NAOMI SHIHAB NYE: I was thinking about Palestinian refugees, and the people of my Grandmother's village when I wrote that. And my father in his own life. And all the people of different countries in the world who have lost things that many other people can never understand.
You know those of us who leave our homes in the morning and expect to find them there when we go back -- it's hard for us to understand what the experience of a refugee might be like.
BILL MOYERS: But how do people deal with such immeasurable loss in their life?

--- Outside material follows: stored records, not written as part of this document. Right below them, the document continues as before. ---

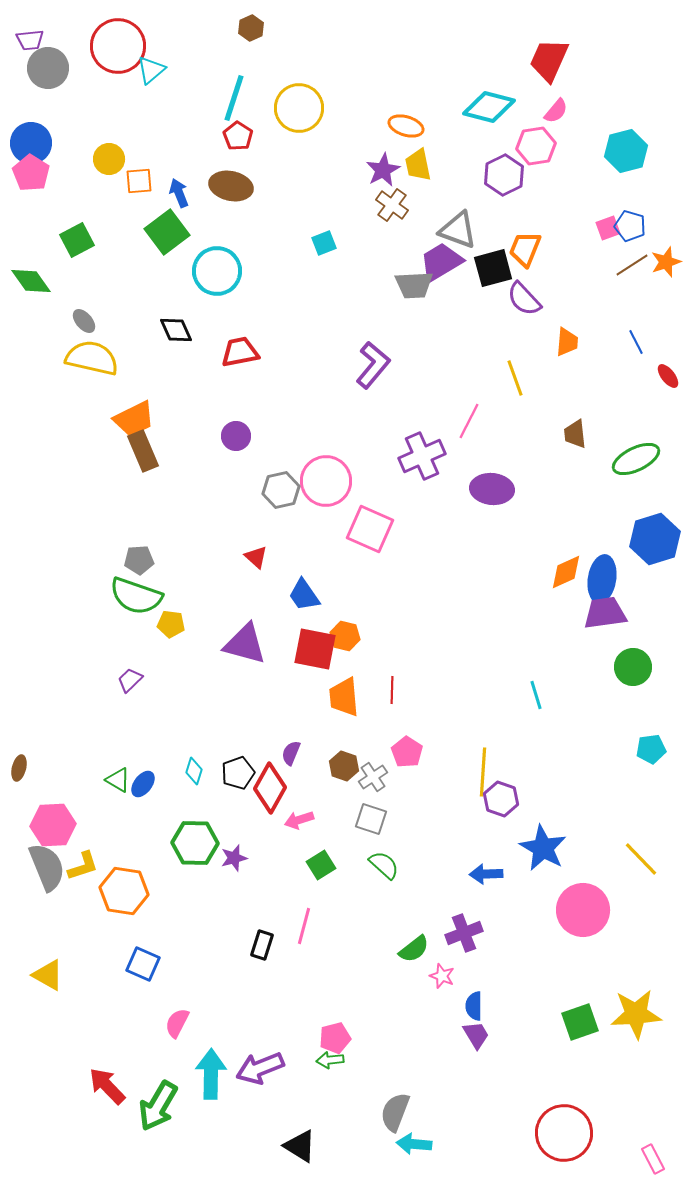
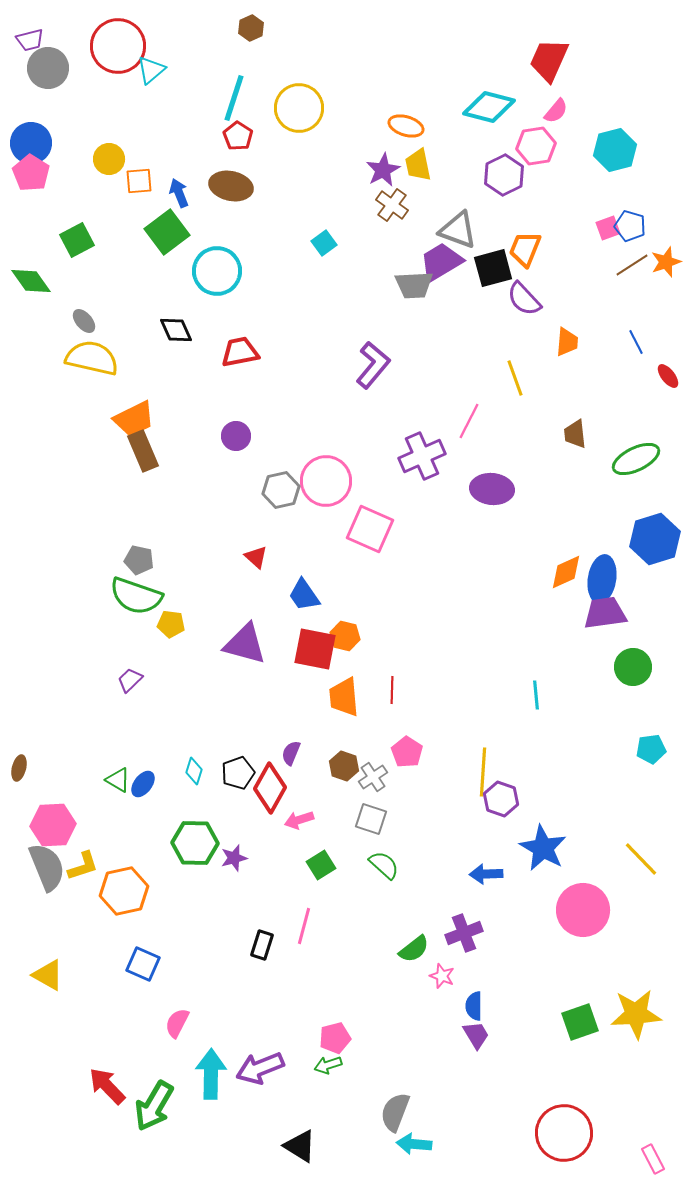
purple trapezoid at (30, 40): rotated 8 degrees counterclockwise
cyan hexagon at (626, 151): moved 11 px left, 1 px up
cyan square at (324, 243): rotated 15 degrees counterclockwise
gray pentagon at (139, 560): rotated 16 degrees clockwise
cyan line at (536, 695): rotated 12 degrees clockwise
orange hexagon at (124, 891): rotated 21 degrees counterclockwise
green arrow at (330, 1060): moved 2 px left, 5 px down; rotated 12 degrees counterclockwise
green arrow at (158, 1106): moved 4 px left
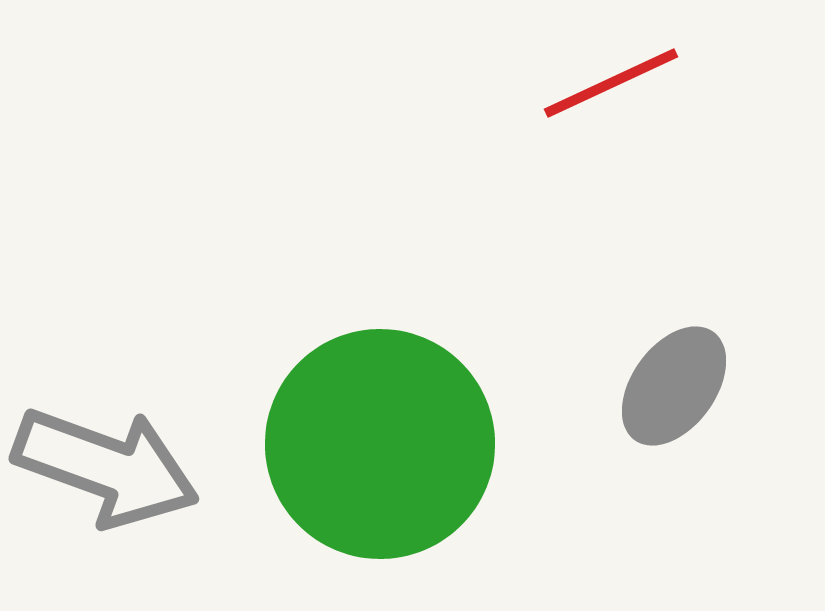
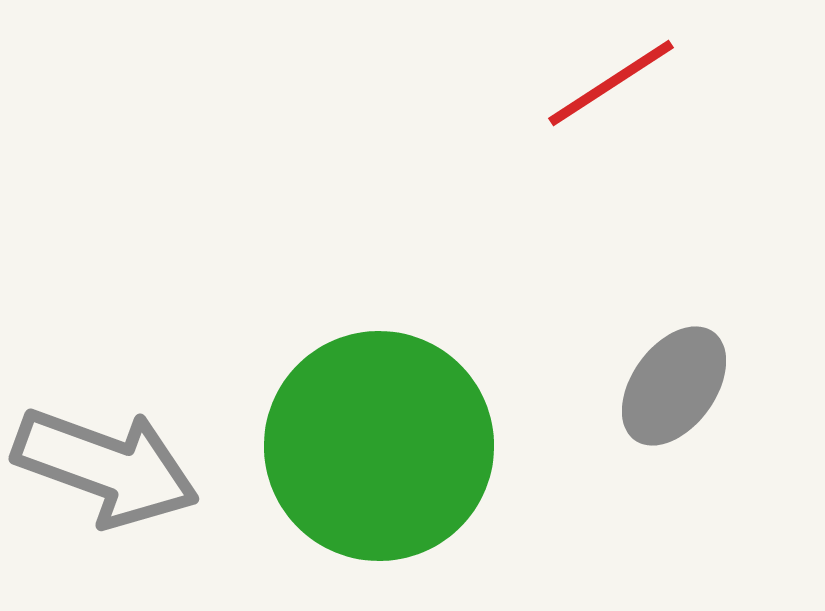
red line: rotated 8 degrees counterclockwise
green circle: moved 1 px left, 2 px down
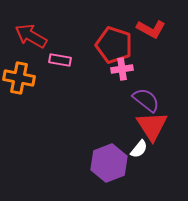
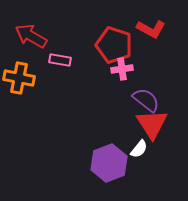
red triangle: moved 2 px up
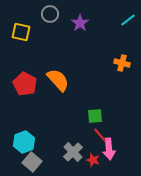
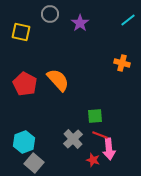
red line: rotated 28 degrees counterclockwise
gray cross: moved 13 px up
gray square: moved 2 px right, 1 px down
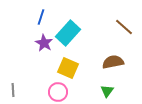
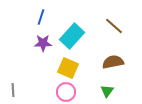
brown line: moved 10 px left, 1 px up
cyan rectangle: moved 4 px right, 3 px down
purple star: moved 1 px left; rotated 30 degrees counterclockwise
pink circle: moved 8 px right
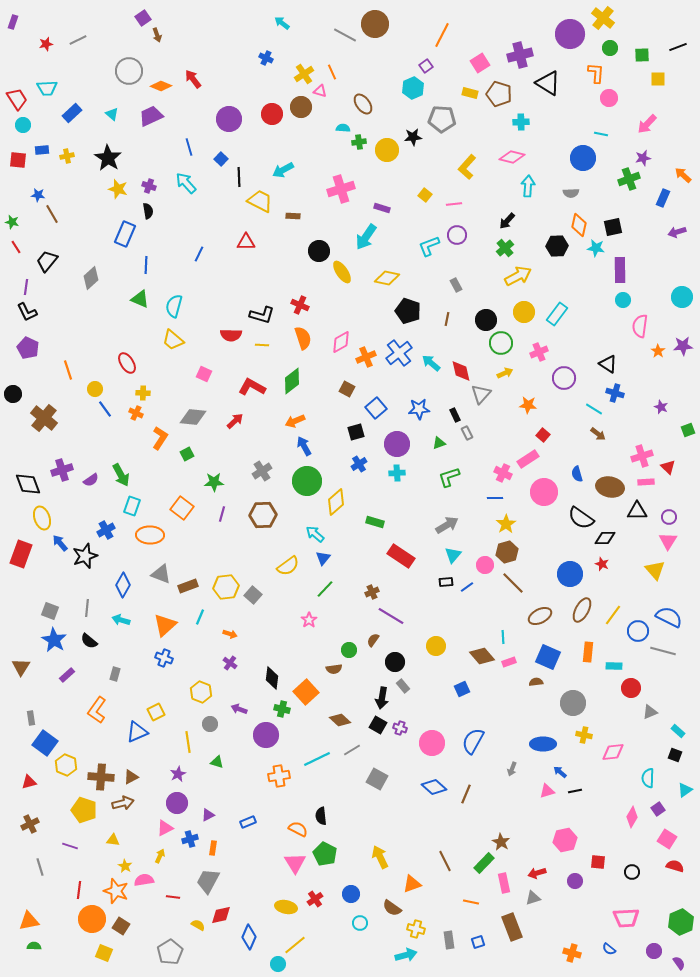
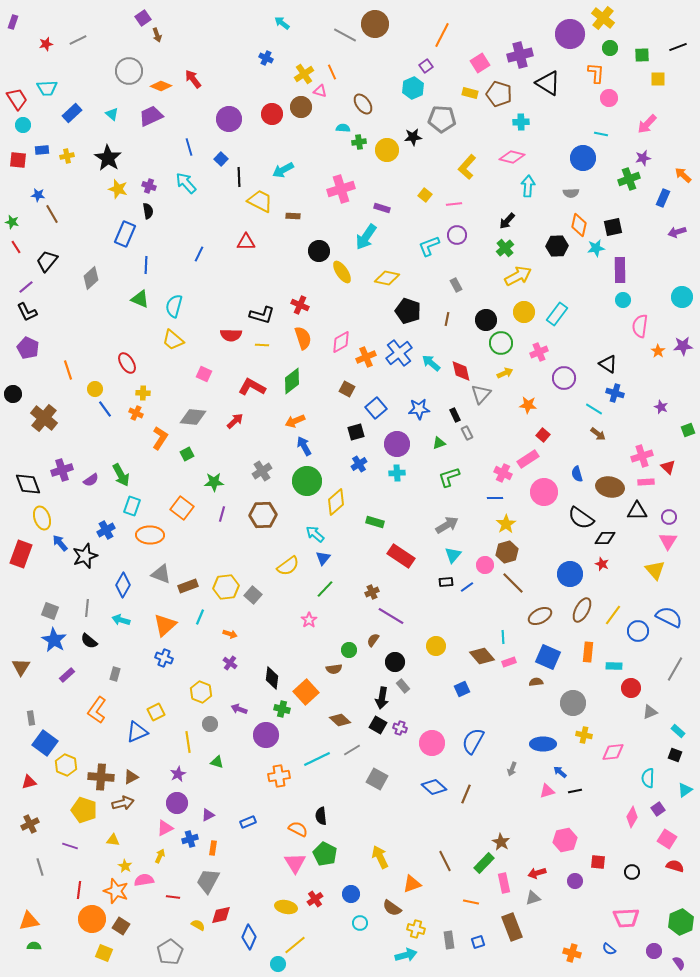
cyan star at (596, 248): rotated 18 degrees counterclockwise
purple line at (26, 287): rotated 42 degrees clockwise
gray line at (663, 651): moved 12 px right, 18 px down; rotated 75 degrees counterclockwise
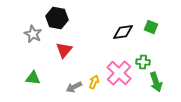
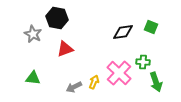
red triangle: moved 1 px right, 1 px up; rotated 30 degrees clockwise
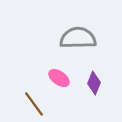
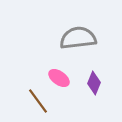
gray semicircle: rotated 6 degrees counterclockwise
brown line: moved 4 px right, 3 px up
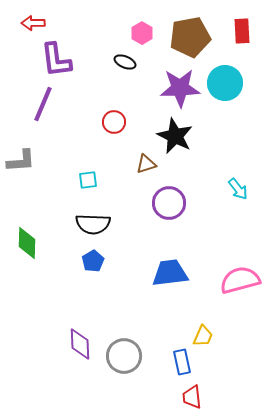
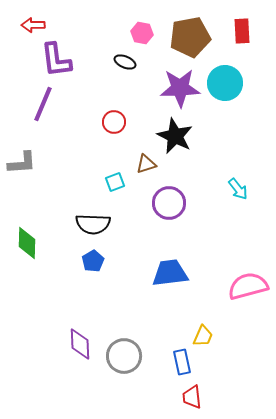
red arrow: moved 2 px down
pink hexagon: rotated 20 degrees counterclockwise
gray L-shape: moved 1 px right, 2 px down
cyan square: moved 27 px right, 2 px down; rotated 12 degrees counterclockwise
pink semicircle: moved 8 px right, 6 px down
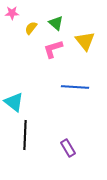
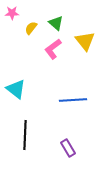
pink L-shape: rotated 20 degrees counterclockwise
blue line: moved 2 px left, 13 px down; rotated 8 degrees counterclockwise
cyan triangle: moved 2 px right, 13 px up
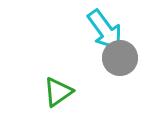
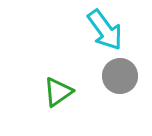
gray circle: moved 18 px down
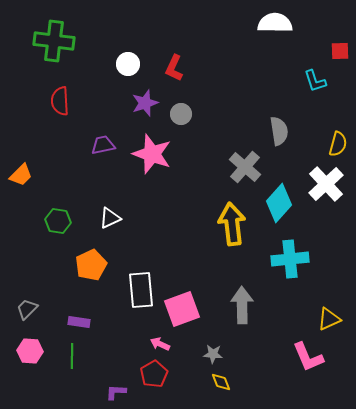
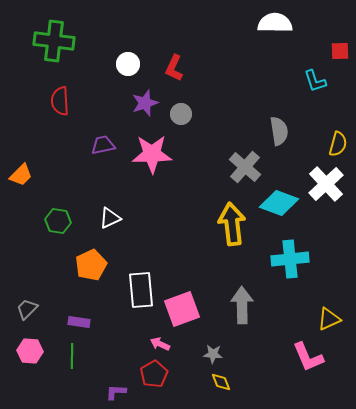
pink star: rotated 21 degrees counterclockwise
cyan diamond: rotated 69 degrees clockwise
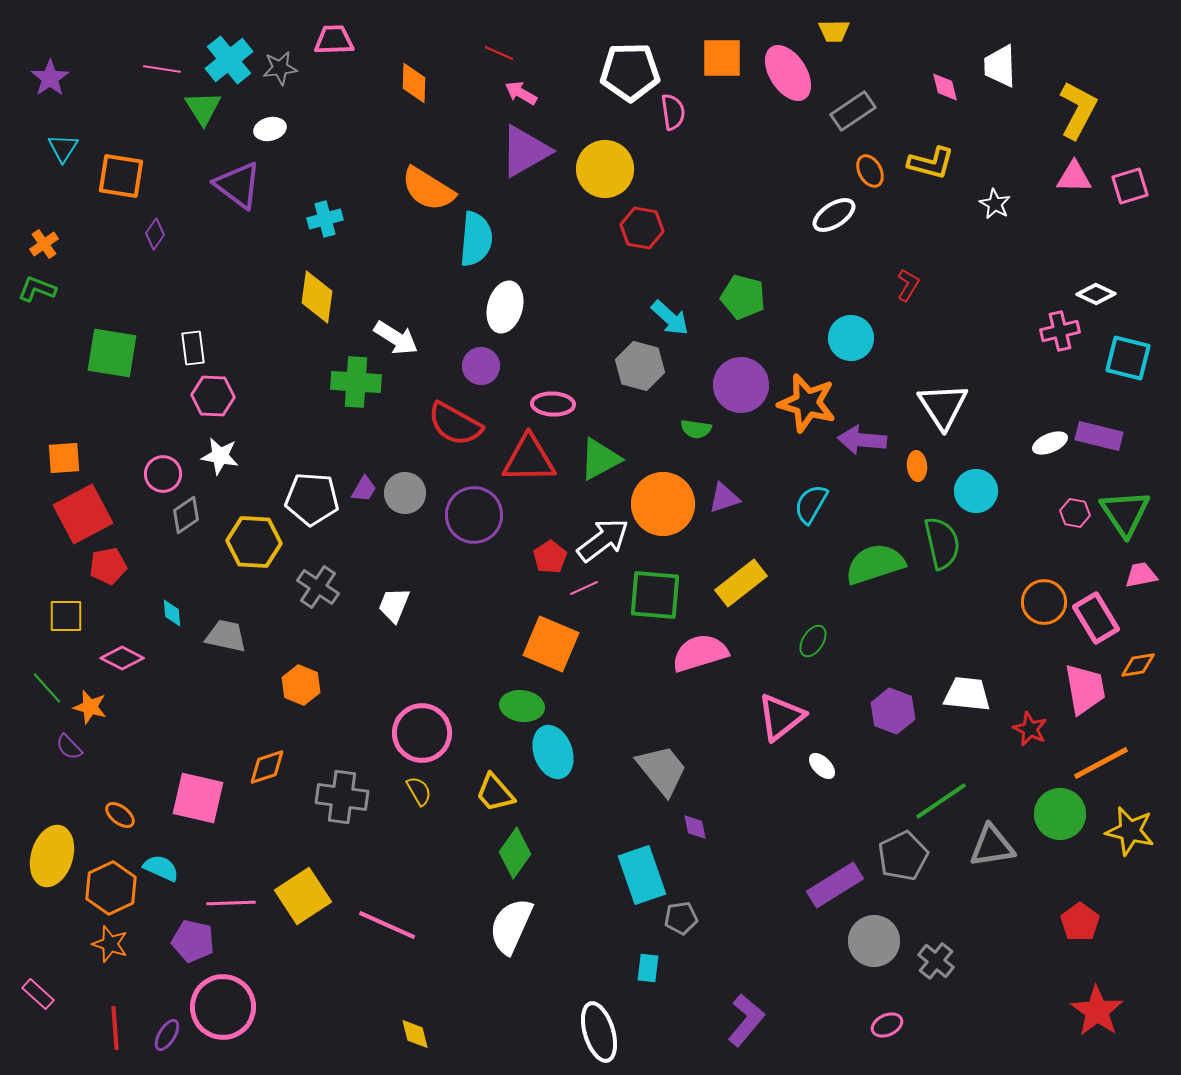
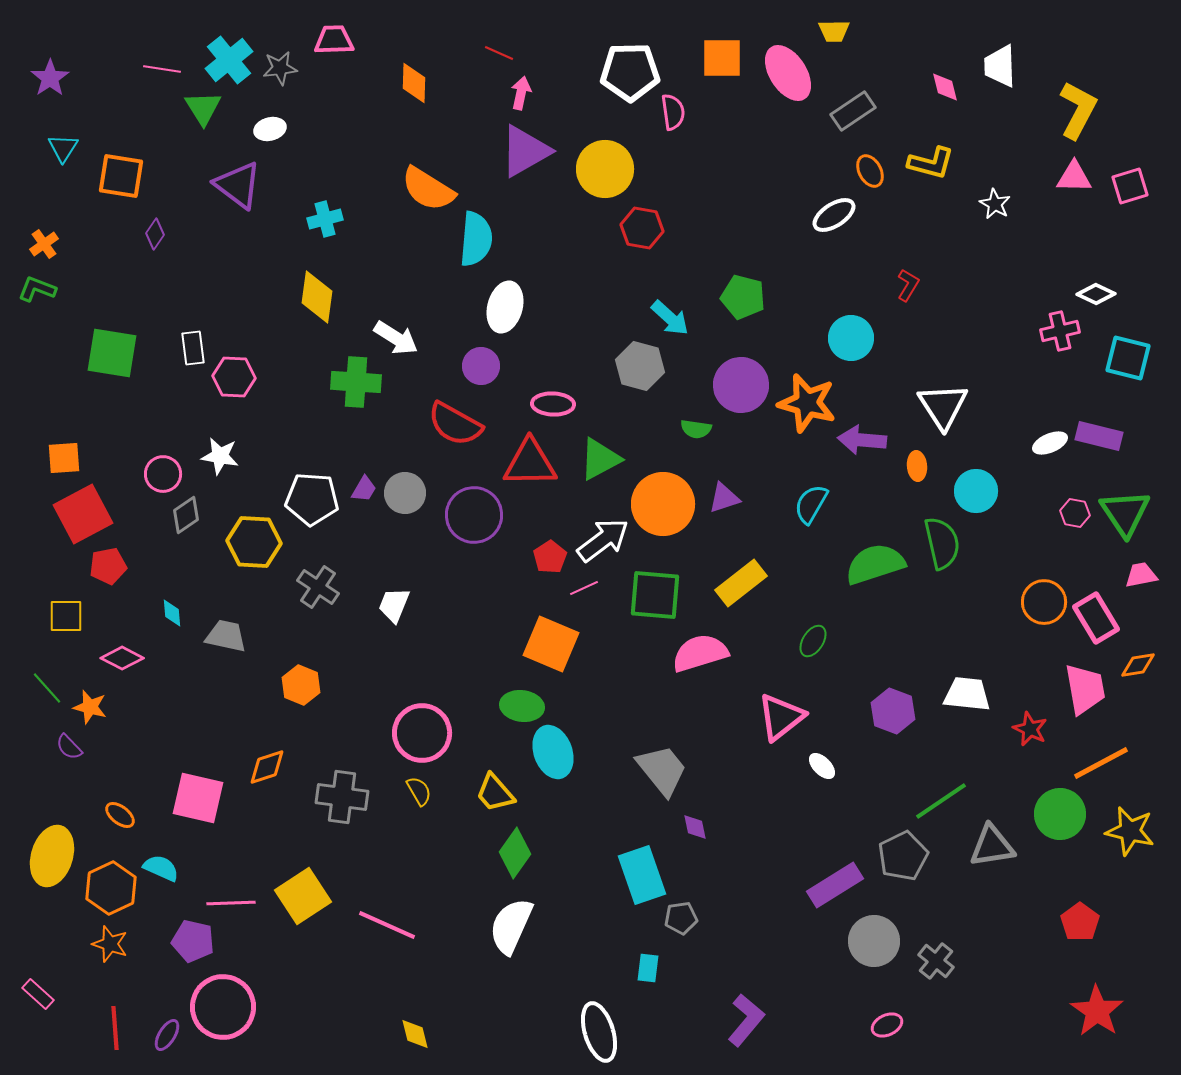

NAOMI SHIHAB NYE: How do they maintain any shred of dignity and balance? You know those are the courageous people to me. All the simple people of the earth who don't lose their sanity in the face of constant disease in the world they live in. Who keep sending their children to school, who keep combing their children's hair. How do they do that?
BILL MOYERS: I assume [that's why] that so often in your poetry you are taking small and ordinary words -- words about ordinary things -- and holding them close.
NAOMI SHIHAB NYE: Because they have a weight that I recognize that helps me stay balanced. And I think other people too.
BILL MOYERS: Is that why you write about button-hooks and onions and all kinds of things like that?
NAOMI SHIHAB NYE: Those little things?
BILL MOYERS: The tea that your grandmother drinks?
NAOMI SHIHAB NYE: Yes. That's why. It keeps me focused on things close to us. The material world that gives us a sense of gravity. And that we'd all like to be free to enjoy in our world.